How objects move between forms
New objects are written loose. They become packed when:
git gcruns (manual or automatic).git repackis invoked.- A fetch or push transfers them as a pack.
git fast-importwrites them directly into a pack.
git gc
git repack -a -d
git count-objects -v
count-objects -v reports loose count, total disk usage, and pack stats.
Trade-offs
- Loose: simple, easy to inspect, fast to write a single object. Slow when there are millions.
- Packed: compact, delta-compressed, fast to bulk-read. Requires repacking to incorporate new objects.
Auto-gc
Git triggers an auto-gc when too many loose objects accumulate. Tunables:
git config gc.auto 6700 # threshold for loose objects
git config gc.autoPackLimit 50 # threshold for number of packs
git config gc.auto 0 # disable auto-gc (not recommended)
Inspecting a pack
git verify-pack -v .git/objects/pack/pack-<hash>.idx | head
git verify-pack -s .git/objects/pack/pack-<hash>.idx
You will see object types, packed sizes, deltas, and chain depths.

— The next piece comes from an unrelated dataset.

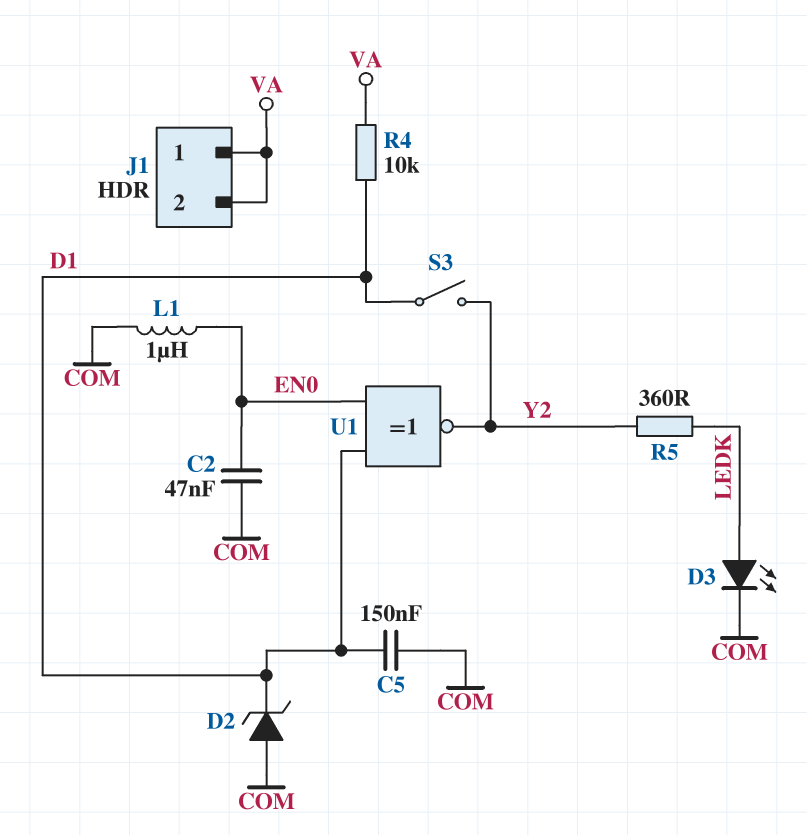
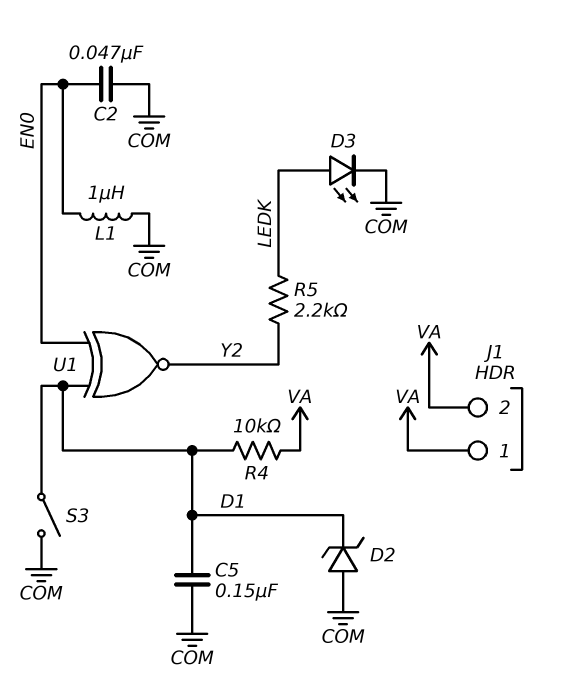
R5: 360 (LEDK, Y2) -> 2.2k (LEDK, Y2)
S3: switch (D1, Y2) -> switch (COM, D1)

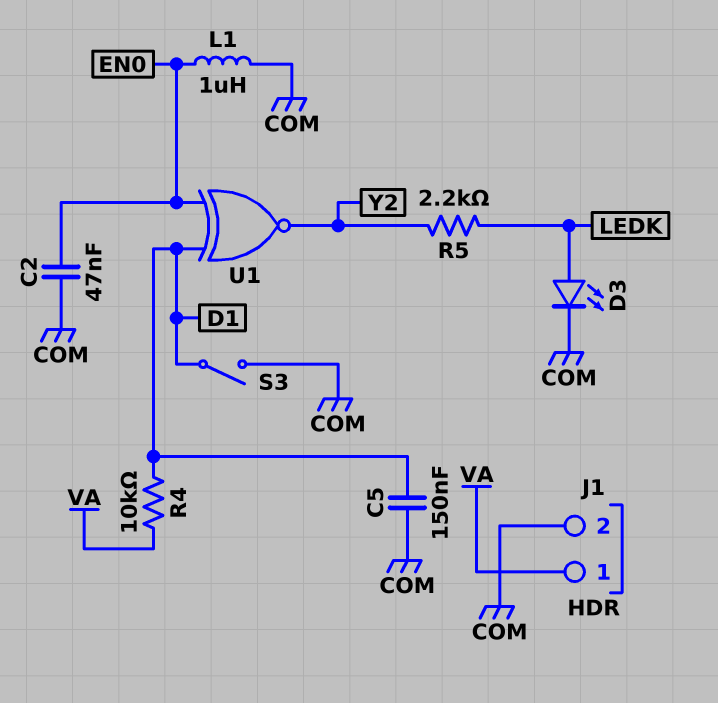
D2: zener (A COM, K D1) -> none
J1 pin 2: VA -> COM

Recovering from corruption
git fsck --full
cp -r broken-repo backup
git unpack-objects < .git/objects/pack/pack-<hash>.pack
unpack-objects explodes a pack back to loose form, useful when a single bad object inside a pack is taking down many operations.
Looking up an object
When Git resolves a SHA, it searches in this order: loose object file, then each pack's idx, then alternates (objects/info/alternates). The lookup is essentially constant-time per pack thanks to the idx's fanout table. The performance impact of having many small packs vs one big pack is real, which is why gc consolidates:
git count-objects -v
cat .git/objects/info/alternates 2>/dev/null
git verify-pack -s .git/objects/pack/pack-<hash>.idx
Alternates let multiple repos share a pool of objects on disk; git clone --shared creates such a setup and saves space at the cost of some safety.
Common mistakes
Manually deleting pack- files to reclaim space; that destroys reachable history. Use git gc. Disabling auto-gc on long-lived repos and ending up with millions of loose objects, slowing every operation. Running git gc --aggressive regularly when normal gc would do; aggressive packing is expensive. Finally, copying a repo with cp -r while a pack is being written, ending up with a corrupt index. Use git clone --local for safe copies.